Leukocyte adhesion deficiency due to a defect in the Sialyl-Lewis X structure (LAD-2). The probable mode of inheritance is autosomal recessive and is extremely rare. LAD-2 neutrophil adhesion defect is associated with a defect in fucose metabolism, probably due to a mutation in the fucosyltransferase genes.

Other abnormalities associated with defective neutrophil motility have been described in isolated cases.

The clinical picture of LAD depends on the severity of the defect. In patients with a complete absence of CD18/CD11b, the onset of the disease is observed in the neonatal period: non-healing of the umbilical wound, omphalitis, perirectal cellulitis, ulcerative stomatitis, sepsis with a fatal course. With a moderate severity of the defect - frequent repeated bacterial infections, mainly skin and mucous membranes, periodontitis, sinusitis, gastrointestinal lesions (esophagitis, erosive gastritis, necrotizing enterocolitis). The absence of pus in the foci of inflammation is characteristic. At the height of the infection, persistent leukocytosis (often hyperleukocytosis) and neutrophilia are typical, during convalescence the number of neutrophils decreases. The clinical picture and principles of therapy for LAD-2 are similar to those for LAD-1. The fucosylation defect characteristic of LAD-2, in addition to immunodeficiency, manifests itself in a specific phenotype of sick children: short stature, flat face, wide bridge of the nose, short limbs, wide palms, delayed mental and psychomotor development. Neutrophils of patients are unable to adhere to the vascular endothelium and penetrate into the inflammation site.

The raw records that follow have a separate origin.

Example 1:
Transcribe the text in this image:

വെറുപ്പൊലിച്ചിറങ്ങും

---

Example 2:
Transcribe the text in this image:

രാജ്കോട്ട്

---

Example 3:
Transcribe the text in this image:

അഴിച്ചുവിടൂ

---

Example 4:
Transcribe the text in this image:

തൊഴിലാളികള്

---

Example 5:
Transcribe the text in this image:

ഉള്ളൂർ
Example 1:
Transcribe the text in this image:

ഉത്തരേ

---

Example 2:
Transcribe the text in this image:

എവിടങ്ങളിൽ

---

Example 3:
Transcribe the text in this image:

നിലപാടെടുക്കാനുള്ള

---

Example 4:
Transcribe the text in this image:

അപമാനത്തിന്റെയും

Diagnosis of leukocyte adhesion deficiency type 1 is based on immunophenotyping of neutrophils using flow cytometry to detect deficiency in the expression of CD 18 and CD 11b on their surface.

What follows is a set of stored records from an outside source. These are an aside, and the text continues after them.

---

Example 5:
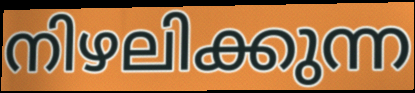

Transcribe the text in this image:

നിഴലിക്കുന്ന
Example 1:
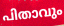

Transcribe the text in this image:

പിതാവും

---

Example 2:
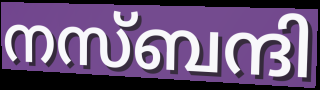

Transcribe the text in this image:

നസ്ബന്ദി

Treatment of leukocyte adhesion deficiency type 1 involves correct antibacterial treatment tactics during acute infections, taking into account the results of bacteriological studies, and using all possible infection control measures, including granulocyte transfusions. The prognosis is unfavorable. Cure is possible only with allogeneic bone marrow transplantation in the presence of a compatible donor. In moderate cases, a significant reduction in the frequency and severity of infection is possible with adequate drug (co-trimoxazole) and dental prophylaxis.